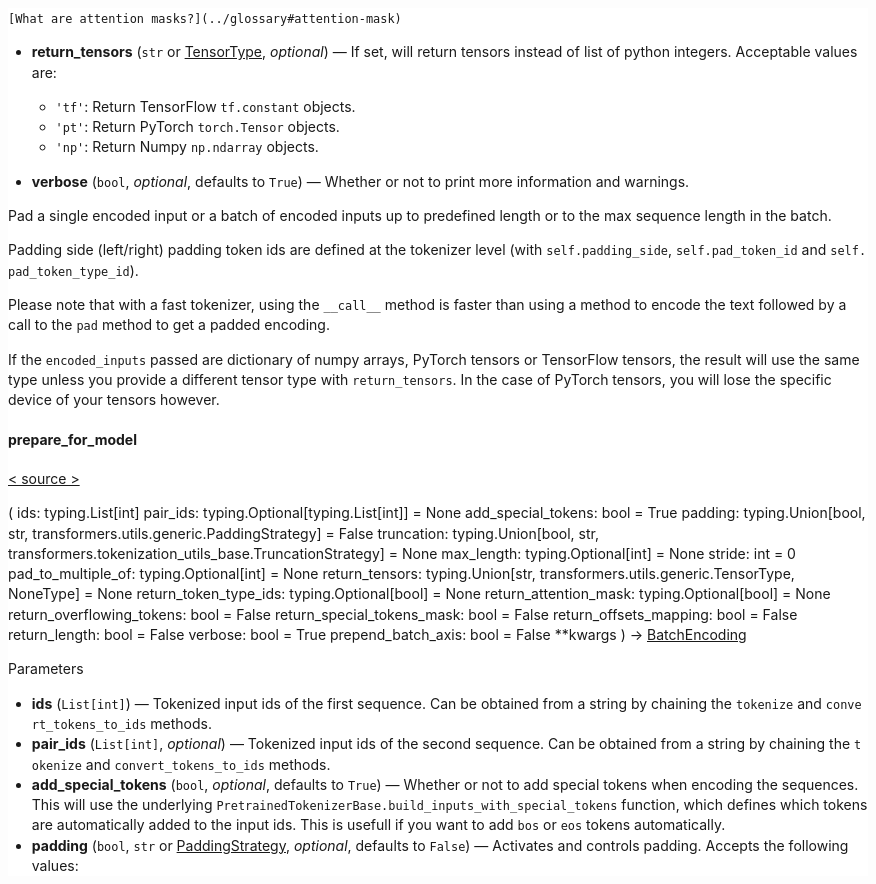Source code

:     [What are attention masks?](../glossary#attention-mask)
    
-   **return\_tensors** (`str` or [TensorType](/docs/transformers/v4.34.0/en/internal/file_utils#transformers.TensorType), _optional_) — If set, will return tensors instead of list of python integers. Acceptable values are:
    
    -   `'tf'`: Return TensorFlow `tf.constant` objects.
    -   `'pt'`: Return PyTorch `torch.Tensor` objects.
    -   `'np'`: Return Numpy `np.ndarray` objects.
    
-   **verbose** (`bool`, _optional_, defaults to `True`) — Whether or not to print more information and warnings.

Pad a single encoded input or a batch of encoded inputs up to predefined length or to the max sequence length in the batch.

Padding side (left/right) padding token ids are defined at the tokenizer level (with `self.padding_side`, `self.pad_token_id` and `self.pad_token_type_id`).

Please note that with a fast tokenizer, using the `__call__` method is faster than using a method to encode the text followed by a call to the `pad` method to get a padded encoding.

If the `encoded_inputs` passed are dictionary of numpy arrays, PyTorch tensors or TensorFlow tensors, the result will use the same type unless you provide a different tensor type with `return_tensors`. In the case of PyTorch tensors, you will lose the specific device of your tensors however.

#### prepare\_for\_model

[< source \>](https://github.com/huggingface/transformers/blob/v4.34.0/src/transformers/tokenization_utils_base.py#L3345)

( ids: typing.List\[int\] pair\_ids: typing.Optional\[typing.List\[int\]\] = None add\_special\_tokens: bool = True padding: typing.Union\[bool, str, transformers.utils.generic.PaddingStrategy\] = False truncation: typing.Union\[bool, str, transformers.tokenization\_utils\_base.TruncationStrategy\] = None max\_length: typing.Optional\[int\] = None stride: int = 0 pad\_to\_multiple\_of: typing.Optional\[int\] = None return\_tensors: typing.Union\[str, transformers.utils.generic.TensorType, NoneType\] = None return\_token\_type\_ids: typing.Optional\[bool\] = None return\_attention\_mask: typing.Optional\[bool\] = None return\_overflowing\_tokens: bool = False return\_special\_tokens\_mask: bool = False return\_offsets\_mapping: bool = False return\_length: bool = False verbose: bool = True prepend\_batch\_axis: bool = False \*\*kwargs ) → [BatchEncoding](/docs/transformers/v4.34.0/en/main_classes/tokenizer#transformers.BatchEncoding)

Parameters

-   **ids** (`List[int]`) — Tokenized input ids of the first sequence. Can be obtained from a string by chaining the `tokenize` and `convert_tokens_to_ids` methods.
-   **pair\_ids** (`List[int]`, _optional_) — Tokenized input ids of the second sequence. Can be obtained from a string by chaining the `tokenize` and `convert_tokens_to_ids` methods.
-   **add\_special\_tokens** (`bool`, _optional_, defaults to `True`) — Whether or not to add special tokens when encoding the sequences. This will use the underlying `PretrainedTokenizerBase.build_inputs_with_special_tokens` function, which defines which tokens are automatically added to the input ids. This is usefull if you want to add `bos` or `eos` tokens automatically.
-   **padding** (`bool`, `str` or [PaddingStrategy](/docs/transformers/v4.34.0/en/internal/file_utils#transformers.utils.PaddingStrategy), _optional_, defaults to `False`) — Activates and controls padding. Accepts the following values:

**********

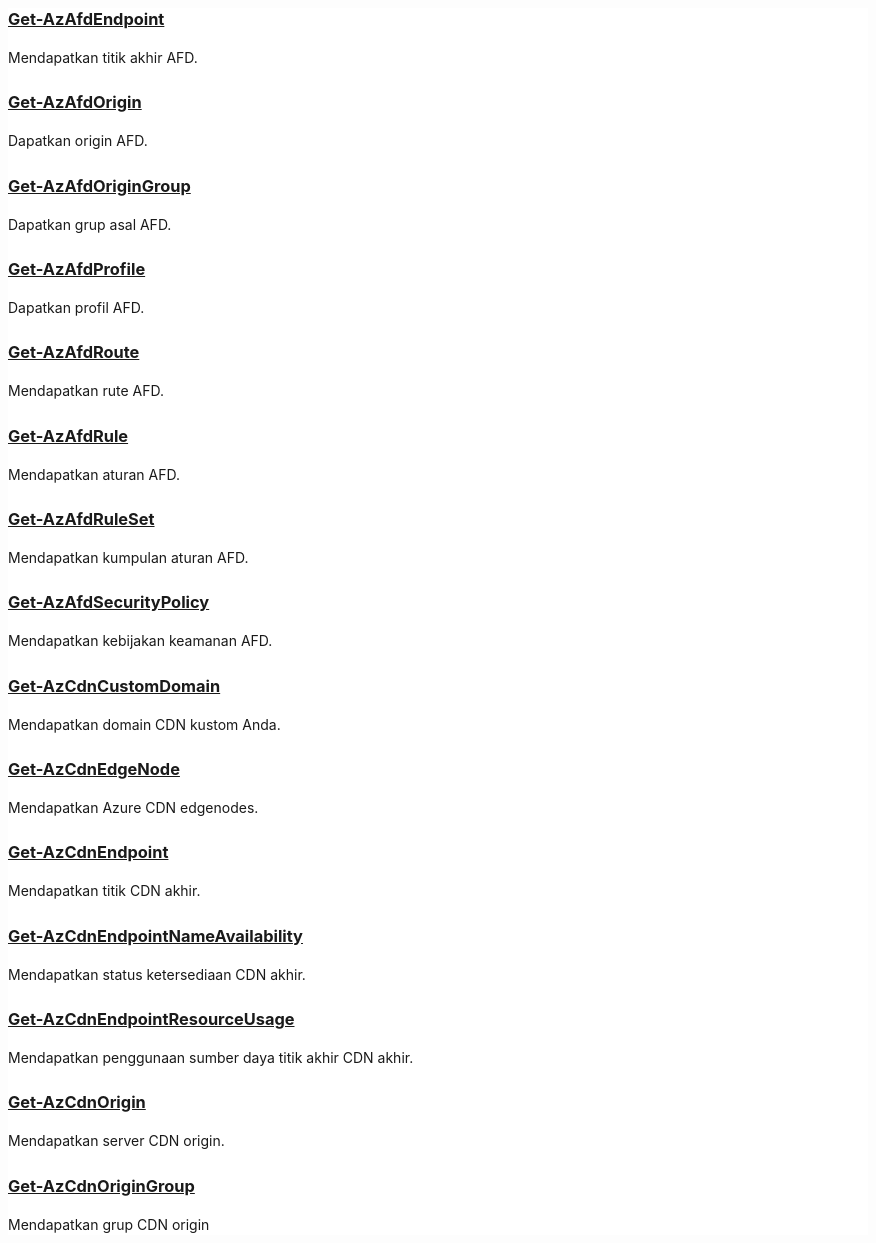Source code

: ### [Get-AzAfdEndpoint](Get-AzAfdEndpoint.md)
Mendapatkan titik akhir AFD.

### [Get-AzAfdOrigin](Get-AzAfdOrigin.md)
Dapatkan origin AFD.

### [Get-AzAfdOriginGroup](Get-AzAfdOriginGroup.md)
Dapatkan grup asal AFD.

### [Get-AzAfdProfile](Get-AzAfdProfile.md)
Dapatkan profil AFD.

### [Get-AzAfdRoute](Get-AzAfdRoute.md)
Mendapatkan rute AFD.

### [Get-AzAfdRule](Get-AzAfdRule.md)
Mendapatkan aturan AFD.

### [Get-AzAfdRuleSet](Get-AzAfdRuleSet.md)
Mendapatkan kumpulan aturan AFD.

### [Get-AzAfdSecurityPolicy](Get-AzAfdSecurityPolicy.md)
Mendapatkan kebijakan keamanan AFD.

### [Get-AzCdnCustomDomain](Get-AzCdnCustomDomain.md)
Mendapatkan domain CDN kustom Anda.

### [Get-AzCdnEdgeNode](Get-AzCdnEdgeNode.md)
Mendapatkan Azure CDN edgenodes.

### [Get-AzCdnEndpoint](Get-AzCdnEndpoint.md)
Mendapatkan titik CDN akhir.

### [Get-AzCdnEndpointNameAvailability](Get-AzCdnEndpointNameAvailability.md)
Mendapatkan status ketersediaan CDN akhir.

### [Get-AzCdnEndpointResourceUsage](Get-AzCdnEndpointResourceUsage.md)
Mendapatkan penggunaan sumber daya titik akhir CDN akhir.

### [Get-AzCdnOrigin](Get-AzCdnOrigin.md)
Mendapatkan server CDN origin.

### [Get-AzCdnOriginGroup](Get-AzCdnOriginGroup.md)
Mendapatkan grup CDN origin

**********

# Exercise requirements:
The line above containing "to add special", the line containing "Activates and controls", and every line between them are to be transcribed exactly; no other line is wanted.

# Task answer:
-   **add\_special\_tokens** (`bool`, _optional_, defaults to `True`) — Whether or not to add special tokens when encoding the sequences. This will use the underlying `PretrainedTokenizerBase.build_inputs_with_special_tokens` function, which defines which tokens are automatically added to the input ids. This is usefull if you want to add `bos` or `eos` tokens automatically.
-   **padding** (`bool`, `str` or [PaddingStrategy](/docs/transformers/v4.34.0/en/internal/file_utils#transformers.utils.PaddingStrategy), _optional_, defaults to `False`) — Activates and controls padding. Accepts the following values:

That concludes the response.